Ale y yo preparamos este verano un viaje a Polonia. Pensábamos ir en tren (bueno, lo del tren había que consensuarlo con el resto de la familia) desde Madrid hasta Varsovia. La idea era pasar por París, Frankfurt y desde allí coger un tren a la capital de Polonia. Después, visitaríamos Cracovia y Broclaw. Miguel no veía claro ir a Polonia y no visitar el campo de concentración de Auschwitz. Pero yo tampoco veía claro hacerlo con dos hijas aún pequeñas para comprender tanto horror (aunque yo, que tengo mis años tampoco lo comprendo, la verdad). Val no tenía ganas de ir a ningún sitio. Está en la edad de la indolencia con un puntito existencialista que la hace resumir cualquier cosa con un escueto: ¿Y para qué? o Me aburre. El otro día me dijo que tenía el alma cansada o algo así. Siempre ha sido un fenómeno para clavar dardos en la conciencia. Porque la verdad, no me extraña que esté agotada por dentro. Yo también. ¿Quién no?
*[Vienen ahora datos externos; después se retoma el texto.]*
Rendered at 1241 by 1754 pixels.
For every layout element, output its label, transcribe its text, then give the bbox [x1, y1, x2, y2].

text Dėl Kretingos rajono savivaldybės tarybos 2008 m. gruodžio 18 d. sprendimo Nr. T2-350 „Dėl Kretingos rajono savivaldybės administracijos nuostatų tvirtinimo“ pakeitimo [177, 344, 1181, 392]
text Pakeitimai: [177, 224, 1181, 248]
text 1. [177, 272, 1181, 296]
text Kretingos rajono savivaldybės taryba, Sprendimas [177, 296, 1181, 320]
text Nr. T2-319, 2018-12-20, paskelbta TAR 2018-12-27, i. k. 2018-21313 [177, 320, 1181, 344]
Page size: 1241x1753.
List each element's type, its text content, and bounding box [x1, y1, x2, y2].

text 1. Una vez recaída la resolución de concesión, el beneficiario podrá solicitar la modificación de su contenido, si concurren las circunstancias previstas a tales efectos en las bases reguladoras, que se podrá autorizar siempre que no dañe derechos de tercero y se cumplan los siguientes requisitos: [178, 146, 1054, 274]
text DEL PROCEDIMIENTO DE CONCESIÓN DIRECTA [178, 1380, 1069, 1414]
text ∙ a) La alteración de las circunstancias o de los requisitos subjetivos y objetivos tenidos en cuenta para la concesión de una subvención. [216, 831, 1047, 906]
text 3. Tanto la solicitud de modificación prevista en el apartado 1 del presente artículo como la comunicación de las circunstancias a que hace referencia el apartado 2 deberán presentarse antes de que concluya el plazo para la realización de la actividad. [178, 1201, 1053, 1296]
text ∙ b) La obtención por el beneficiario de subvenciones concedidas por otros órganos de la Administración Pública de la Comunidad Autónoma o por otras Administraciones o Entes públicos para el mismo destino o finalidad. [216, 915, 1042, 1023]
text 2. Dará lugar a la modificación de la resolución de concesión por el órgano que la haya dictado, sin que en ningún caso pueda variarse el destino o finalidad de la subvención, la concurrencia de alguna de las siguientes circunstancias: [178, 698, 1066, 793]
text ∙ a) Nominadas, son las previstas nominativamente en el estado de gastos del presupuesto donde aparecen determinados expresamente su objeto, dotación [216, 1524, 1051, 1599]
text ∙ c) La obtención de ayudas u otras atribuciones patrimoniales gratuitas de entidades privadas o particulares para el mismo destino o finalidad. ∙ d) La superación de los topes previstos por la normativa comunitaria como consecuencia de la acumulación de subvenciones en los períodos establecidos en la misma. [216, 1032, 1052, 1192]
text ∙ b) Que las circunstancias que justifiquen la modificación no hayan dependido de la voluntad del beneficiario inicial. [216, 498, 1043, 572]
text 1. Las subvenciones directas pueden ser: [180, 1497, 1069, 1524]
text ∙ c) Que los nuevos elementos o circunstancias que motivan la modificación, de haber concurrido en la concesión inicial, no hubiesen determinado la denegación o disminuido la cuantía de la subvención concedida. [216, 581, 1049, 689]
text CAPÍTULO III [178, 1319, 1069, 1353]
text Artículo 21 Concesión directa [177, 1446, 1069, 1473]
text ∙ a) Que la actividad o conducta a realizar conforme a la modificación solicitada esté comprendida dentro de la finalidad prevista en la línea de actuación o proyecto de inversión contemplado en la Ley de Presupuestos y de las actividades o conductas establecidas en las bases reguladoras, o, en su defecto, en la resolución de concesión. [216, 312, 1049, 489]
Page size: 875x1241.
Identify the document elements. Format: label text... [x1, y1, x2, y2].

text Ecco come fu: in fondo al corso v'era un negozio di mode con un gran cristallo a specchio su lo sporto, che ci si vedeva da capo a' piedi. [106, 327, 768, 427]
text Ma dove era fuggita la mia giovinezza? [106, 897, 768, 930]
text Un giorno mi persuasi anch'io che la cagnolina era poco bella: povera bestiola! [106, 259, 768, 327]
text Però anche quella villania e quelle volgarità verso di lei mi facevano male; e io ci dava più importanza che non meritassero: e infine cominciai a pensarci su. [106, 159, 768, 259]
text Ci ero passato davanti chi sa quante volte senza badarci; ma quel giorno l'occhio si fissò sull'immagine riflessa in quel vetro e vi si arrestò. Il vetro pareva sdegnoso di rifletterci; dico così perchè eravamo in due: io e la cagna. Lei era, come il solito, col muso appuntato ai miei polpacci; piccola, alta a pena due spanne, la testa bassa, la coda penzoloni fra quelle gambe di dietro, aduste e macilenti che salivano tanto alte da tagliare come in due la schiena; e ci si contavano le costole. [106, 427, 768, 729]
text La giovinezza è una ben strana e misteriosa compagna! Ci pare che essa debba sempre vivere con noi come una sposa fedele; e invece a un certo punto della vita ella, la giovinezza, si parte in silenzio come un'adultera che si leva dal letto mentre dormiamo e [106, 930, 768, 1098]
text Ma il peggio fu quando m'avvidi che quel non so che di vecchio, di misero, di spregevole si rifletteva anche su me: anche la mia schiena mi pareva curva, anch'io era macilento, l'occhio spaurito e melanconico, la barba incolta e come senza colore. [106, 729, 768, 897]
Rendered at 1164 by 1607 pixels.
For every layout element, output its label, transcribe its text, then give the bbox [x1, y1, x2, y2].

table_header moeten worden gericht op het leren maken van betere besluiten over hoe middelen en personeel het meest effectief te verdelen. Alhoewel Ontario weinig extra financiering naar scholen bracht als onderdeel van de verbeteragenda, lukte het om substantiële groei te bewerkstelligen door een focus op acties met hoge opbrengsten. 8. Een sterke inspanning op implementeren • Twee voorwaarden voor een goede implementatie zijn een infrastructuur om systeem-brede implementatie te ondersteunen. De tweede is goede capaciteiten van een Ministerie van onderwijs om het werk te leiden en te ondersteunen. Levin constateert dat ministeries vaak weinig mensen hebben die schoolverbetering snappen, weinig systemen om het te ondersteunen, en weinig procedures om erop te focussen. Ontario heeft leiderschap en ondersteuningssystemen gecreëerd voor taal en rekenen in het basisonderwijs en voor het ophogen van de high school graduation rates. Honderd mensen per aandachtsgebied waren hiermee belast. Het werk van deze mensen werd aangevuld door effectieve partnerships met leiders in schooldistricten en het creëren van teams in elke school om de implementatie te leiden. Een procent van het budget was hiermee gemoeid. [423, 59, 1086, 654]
Elegimos Polonia porque es un país del Norte. Ale y yo tenemos una ventanita que da al norte. Al frío, a lo blanco de la nieve. A las líneas rectas y sencillas como el mobiliario de Ikea. Y sobre todo, no nos agradan estos veranos tórridos que se alargan hasta diciembre y que hemos creado a base de destruir el entorno. Cada gota de sudor enfermizo es una aguja que se nos clava en la piel y nos recuerda que estamos matando a nuestra madre Tierra.

A ella, que siempre ha tenido una sensibilidad especial para la estética y que no soporta ver las cosas fuera de su sitio, lo único que se le ocurre es buscar veranos fríos. Para compensar. El caso es que nuestro viaje a Polonia se truncó. Ni siquiera nos dio tiempo a sacar los billetes.

De repente nos vimos haciendo un circuito indoor del salón al baño, a la cocina, las habitaciones, el patio y vuelta a empezar. Que tampoco estuvo mal, oye. Porque nos conocimos hasta el último recoveco de la casa. Lo malo es que lo de comenzar viajes interiores a veces te lleva por laberintos que ni tú sabías que se escondían dentro de tí misma. Y en esas estamos, a ver si encontramos la salida.